China, adds Meyer, can afford to go more slowly with bank privatization because the banks are sitting on piles of cash deposited by Chinese savers who are prohibited from converting their currency to make investments in other countries. “The Chinese banks don’t need the money. They’re insolvent, but liquid as hell. All this money is trapped in China.”

As China moves forward, Nichols predicts it will be difficult for the country to sustain its two parallel economies. “With the Chinese model, you have to have a lot of money,” he says. “China’s wealth is illusory because it is spending a lot of that wealth. Maintaining two economies — the private and the state-owned — might be a little too much of a burden for them.”
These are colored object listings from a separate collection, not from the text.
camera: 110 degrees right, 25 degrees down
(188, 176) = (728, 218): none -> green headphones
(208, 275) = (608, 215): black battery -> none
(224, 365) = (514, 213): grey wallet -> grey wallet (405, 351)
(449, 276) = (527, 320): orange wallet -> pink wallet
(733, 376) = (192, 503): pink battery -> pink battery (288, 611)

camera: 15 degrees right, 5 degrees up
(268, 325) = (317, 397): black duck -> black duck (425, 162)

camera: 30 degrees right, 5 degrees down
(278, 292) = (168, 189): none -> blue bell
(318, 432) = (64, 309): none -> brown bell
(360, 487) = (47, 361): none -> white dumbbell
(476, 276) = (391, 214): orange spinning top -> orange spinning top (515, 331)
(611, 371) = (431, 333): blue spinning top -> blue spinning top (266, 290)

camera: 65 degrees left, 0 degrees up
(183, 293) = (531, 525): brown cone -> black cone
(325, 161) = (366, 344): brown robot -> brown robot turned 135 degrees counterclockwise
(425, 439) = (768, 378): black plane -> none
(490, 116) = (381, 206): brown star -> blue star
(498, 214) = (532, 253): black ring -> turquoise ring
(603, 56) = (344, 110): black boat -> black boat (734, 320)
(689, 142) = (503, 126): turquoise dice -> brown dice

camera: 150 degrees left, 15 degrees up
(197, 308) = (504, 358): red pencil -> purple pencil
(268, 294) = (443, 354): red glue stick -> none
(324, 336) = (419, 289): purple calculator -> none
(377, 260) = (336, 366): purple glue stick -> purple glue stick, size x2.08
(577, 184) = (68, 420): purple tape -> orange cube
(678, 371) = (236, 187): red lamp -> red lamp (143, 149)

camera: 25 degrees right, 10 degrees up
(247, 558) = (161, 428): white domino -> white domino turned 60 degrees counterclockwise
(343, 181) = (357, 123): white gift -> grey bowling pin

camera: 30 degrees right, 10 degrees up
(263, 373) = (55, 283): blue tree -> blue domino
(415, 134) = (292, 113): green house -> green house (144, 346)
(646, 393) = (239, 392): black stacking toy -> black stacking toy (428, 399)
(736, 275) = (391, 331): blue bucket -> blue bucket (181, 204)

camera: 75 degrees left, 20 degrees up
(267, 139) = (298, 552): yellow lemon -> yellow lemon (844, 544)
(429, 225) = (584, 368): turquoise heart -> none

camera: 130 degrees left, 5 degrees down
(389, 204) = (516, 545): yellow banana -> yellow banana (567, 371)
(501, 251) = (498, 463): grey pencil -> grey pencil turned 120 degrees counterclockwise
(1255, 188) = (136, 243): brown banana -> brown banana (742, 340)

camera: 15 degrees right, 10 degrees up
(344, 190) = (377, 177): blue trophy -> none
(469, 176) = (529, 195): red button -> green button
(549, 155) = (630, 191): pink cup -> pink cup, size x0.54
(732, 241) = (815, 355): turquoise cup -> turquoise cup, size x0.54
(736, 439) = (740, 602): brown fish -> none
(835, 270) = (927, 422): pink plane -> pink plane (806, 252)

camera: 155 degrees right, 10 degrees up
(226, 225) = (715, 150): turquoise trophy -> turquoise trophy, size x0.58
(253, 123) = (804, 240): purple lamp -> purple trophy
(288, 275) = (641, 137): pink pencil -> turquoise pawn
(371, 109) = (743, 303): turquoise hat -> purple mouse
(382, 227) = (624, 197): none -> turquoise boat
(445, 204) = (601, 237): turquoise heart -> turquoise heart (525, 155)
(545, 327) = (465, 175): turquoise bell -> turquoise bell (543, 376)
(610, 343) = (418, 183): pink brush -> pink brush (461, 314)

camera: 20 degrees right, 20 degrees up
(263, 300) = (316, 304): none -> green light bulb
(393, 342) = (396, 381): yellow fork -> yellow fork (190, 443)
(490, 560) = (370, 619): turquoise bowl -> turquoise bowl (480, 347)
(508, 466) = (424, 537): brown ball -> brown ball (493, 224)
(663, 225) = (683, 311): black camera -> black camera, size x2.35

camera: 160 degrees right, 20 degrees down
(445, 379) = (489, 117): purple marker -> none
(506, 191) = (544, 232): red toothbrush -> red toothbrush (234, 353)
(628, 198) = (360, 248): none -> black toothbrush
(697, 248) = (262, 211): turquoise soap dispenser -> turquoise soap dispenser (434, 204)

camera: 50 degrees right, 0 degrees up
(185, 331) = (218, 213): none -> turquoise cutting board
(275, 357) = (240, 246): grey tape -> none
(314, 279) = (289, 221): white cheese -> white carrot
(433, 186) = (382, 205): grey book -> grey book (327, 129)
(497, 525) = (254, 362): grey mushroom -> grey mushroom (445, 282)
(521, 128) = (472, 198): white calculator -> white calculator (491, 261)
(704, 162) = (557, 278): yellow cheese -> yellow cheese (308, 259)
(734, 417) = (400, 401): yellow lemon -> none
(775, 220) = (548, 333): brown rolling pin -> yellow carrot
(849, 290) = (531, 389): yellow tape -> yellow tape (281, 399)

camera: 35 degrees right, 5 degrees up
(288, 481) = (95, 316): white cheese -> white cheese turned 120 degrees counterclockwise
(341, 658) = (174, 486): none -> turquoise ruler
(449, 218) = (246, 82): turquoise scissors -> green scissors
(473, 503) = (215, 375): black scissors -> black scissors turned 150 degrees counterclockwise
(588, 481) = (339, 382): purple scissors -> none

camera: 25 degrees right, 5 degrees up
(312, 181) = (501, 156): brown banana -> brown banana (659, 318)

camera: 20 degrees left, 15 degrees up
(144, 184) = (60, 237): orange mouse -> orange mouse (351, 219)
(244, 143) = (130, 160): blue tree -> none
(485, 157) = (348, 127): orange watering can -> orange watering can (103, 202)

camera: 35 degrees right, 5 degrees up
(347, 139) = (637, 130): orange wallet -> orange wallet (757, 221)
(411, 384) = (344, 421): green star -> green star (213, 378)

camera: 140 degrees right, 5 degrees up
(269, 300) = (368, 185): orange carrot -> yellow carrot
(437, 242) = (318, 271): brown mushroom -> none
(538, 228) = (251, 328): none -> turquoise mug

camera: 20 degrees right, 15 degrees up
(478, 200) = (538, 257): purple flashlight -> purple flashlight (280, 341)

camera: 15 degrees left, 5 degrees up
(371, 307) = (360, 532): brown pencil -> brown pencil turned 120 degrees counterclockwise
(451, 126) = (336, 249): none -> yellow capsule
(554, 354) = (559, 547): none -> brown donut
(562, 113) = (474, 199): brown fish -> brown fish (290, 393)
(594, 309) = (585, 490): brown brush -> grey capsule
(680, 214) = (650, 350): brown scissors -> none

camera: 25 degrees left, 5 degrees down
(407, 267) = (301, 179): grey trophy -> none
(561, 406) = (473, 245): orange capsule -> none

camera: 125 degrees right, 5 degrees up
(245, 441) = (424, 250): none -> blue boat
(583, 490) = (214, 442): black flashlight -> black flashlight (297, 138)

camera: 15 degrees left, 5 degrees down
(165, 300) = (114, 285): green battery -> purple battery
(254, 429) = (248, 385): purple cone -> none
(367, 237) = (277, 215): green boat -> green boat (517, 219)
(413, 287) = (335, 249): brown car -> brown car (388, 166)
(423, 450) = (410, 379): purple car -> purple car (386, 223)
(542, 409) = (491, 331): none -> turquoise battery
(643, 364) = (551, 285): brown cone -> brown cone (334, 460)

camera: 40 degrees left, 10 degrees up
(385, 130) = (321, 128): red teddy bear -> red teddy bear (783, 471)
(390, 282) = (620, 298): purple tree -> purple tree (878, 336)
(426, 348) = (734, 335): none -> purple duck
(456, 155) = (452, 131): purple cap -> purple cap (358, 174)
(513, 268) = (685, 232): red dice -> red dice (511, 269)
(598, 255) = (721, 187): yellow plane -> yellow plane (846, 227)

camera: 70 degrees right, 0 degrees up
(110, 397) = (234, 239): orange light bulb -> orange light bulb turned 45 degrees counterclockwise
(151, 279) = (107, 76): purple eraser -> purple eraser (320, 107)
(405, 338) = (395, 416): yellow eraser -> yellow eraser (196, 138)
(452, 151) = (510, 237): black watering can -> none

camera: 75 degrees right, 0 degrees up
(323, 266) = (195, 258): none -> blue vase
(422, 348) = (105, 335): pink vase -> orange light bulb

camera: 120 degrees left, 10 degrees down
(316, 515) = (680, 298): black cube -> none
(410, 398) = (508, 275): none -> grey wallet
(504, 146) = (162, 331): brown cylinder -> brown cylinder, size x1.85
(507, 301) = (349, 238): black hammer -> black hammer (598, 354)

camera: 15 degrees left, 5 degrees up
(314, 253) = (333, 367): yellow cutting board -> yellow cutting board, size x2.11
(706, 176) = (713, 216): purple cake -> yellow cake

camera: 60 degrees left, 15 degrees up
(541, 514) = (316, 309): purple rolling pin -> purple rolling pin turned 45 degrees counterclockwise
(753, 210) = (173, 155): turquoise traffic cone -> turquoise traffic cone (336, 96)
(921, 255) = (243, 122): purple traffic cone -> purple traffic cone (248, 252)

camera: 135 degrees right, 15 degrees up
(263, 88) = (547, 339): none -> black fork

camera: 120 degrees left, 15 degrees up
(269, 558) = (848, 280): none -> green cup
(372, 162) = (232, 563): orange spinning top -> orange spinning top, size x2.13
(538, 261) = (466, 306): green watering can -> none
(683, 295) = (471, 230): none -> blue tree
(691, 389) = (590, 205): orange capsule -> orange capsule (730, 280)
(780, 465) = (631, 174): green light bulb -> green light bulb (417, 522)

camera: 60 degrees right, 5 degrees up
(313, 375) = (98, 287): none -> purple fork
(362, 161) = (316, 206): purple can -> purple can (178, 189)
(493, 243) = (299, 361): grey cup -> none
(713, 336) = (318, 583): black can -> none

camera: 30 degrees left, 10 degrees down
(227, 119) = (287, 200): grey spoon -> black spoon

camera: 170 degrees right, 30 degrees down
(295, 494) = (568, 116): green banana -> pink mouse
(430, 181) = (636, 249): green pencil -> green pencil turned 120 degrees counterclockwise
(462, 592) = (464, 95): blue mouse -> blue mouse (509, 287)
Meyer predicts that smaller, private Chinese companies will continue to grow faster than the country’s large state-owned industries and will leapfrog over the big companies to become players in the international economy. In most economies, he adds, it is only large, mature firms that have the resources to go international. But in China, because of the lack of strong financial institutions, it may be easier for small companies to move offshore earlier. “I think companies at a very early stage will internationalize,” Meyer says.